┌─ Dataset entries
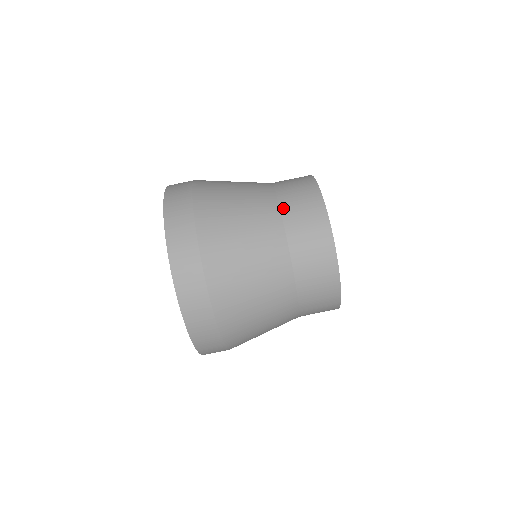
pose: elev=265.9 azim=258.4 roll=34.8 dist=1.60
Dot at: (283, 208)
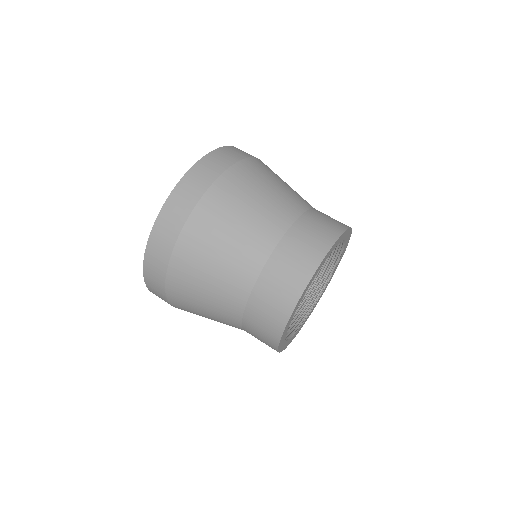
Dot at: (311, 211)
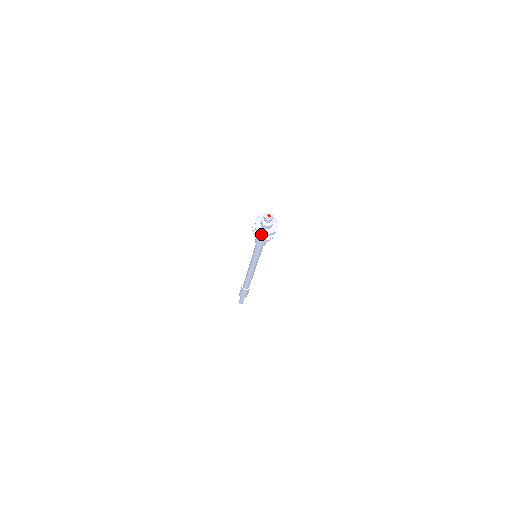
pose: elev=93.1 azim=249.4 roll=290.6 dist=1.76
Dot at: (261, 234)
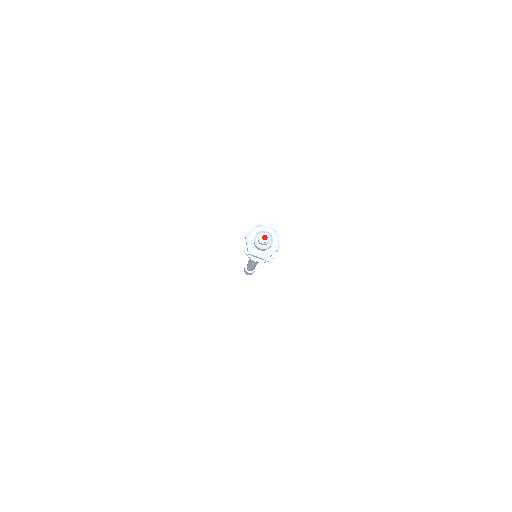
Dot at: (247, 248)
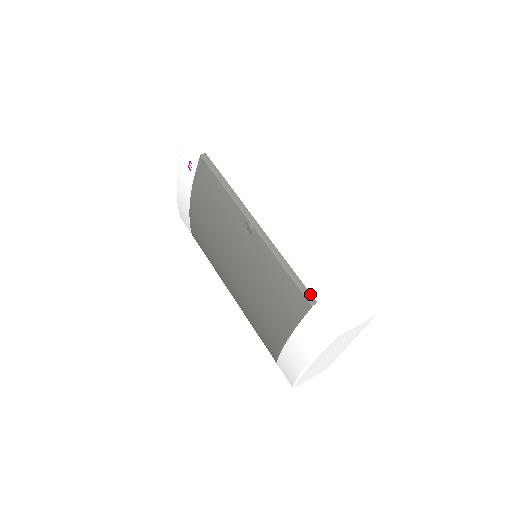
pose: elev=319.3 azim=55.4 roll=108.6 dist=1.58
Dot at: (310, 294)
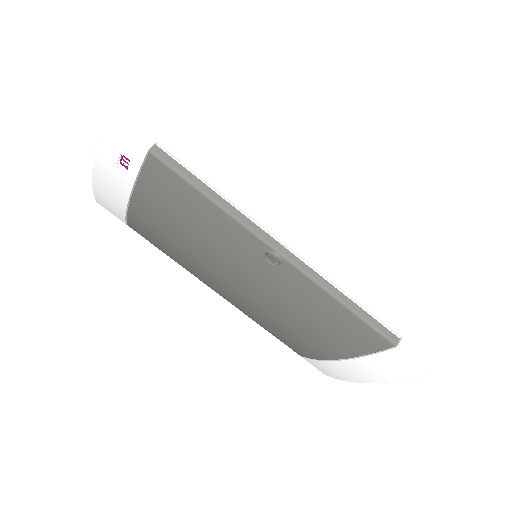
Dot at: (389, 331)
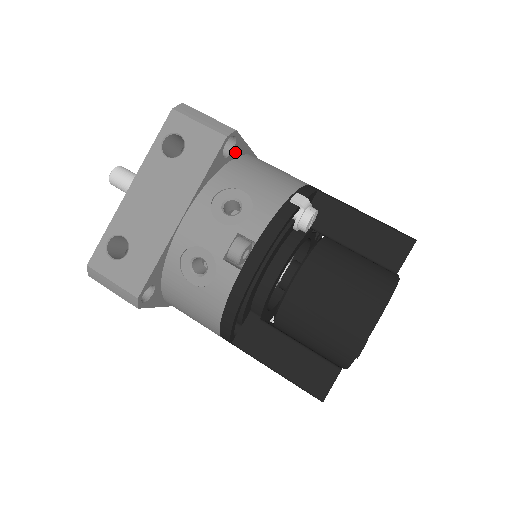
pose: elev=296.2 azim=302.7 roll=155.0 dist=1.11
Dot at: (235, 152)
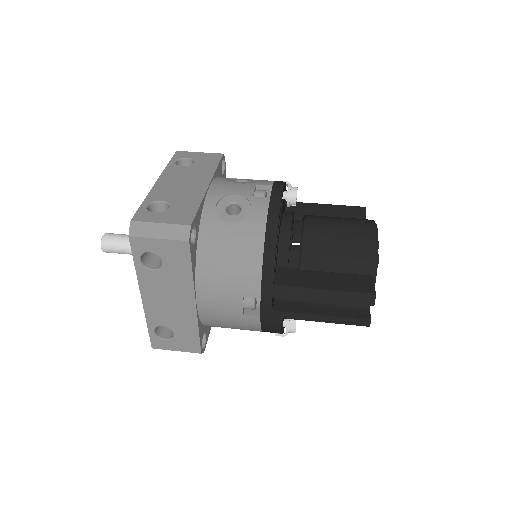
Dot at: occluded
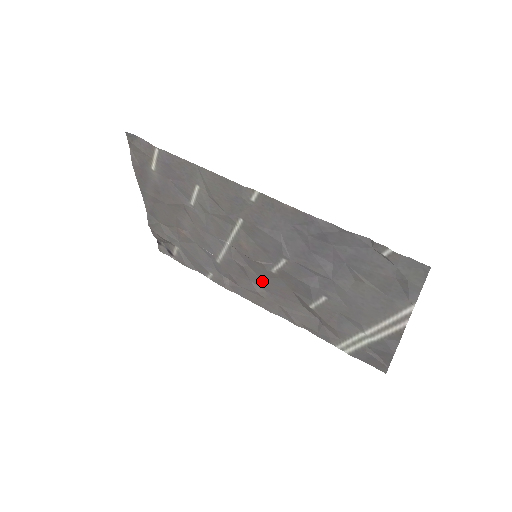
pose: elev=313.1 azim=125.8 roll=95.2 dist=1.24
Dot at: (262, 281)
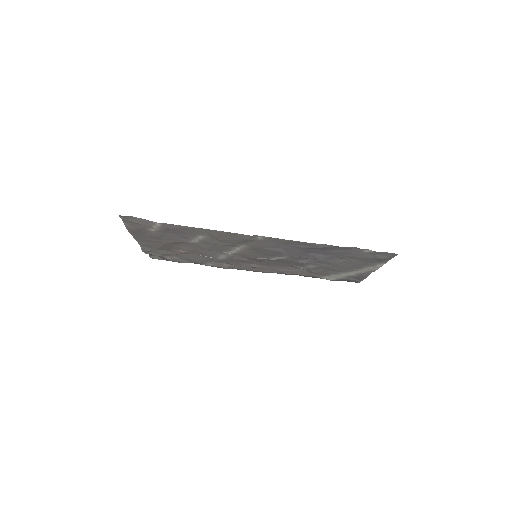
Dot at: (259, 262)
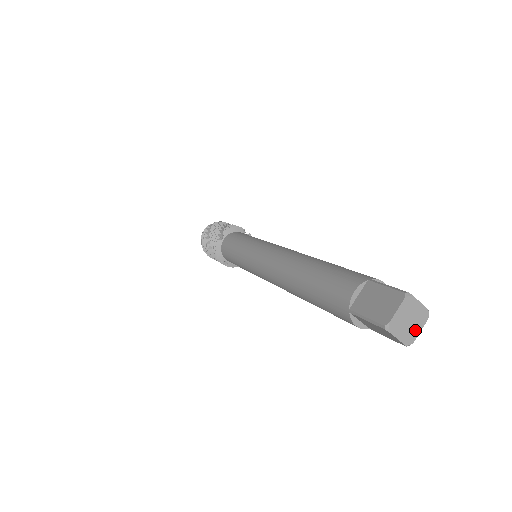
└─
Directive. Render every one of the entries above as a Markdown table with the columns Row and Line, numbering each line and skipping blank lines. Leave the pictures out of your answer.

Solution to the exercise.
| Row | Line |
|---|---|
| 1 | pose: elev=265.9 azim=258.4 roll=34.8 dist=1.60 |
| 2 | Dot at: (283, 208) |
| 3 | Dot at: (311, 211) |
| 4 | pose: elev=93.1 azim=249.4 roll=290.6 dist=1.76 |
| 5 | Dot at: (261, 234) |
| 6 | Dot at: (247, 248) |
| 7 | pose: elev=319.3 azim=55.4 roll=108.6 dist=1.58 |
| 8 | Dot at: (310, 294) |
| 9 | Dot at: (389, 331) |
| 10 | pose: elev=296.2 azim=302.7 roll=155.0 dist=1.11 |
| 11 | Dot at: (235, 152) |
| 12 | Dot at: occluded |
| 13 | pose: elev=313.1 azim=125.8 roll=95.2 dist=1.24 |
| 14 | Dot at: (262, 281) |
| 15 | Dot at: (259, 262) |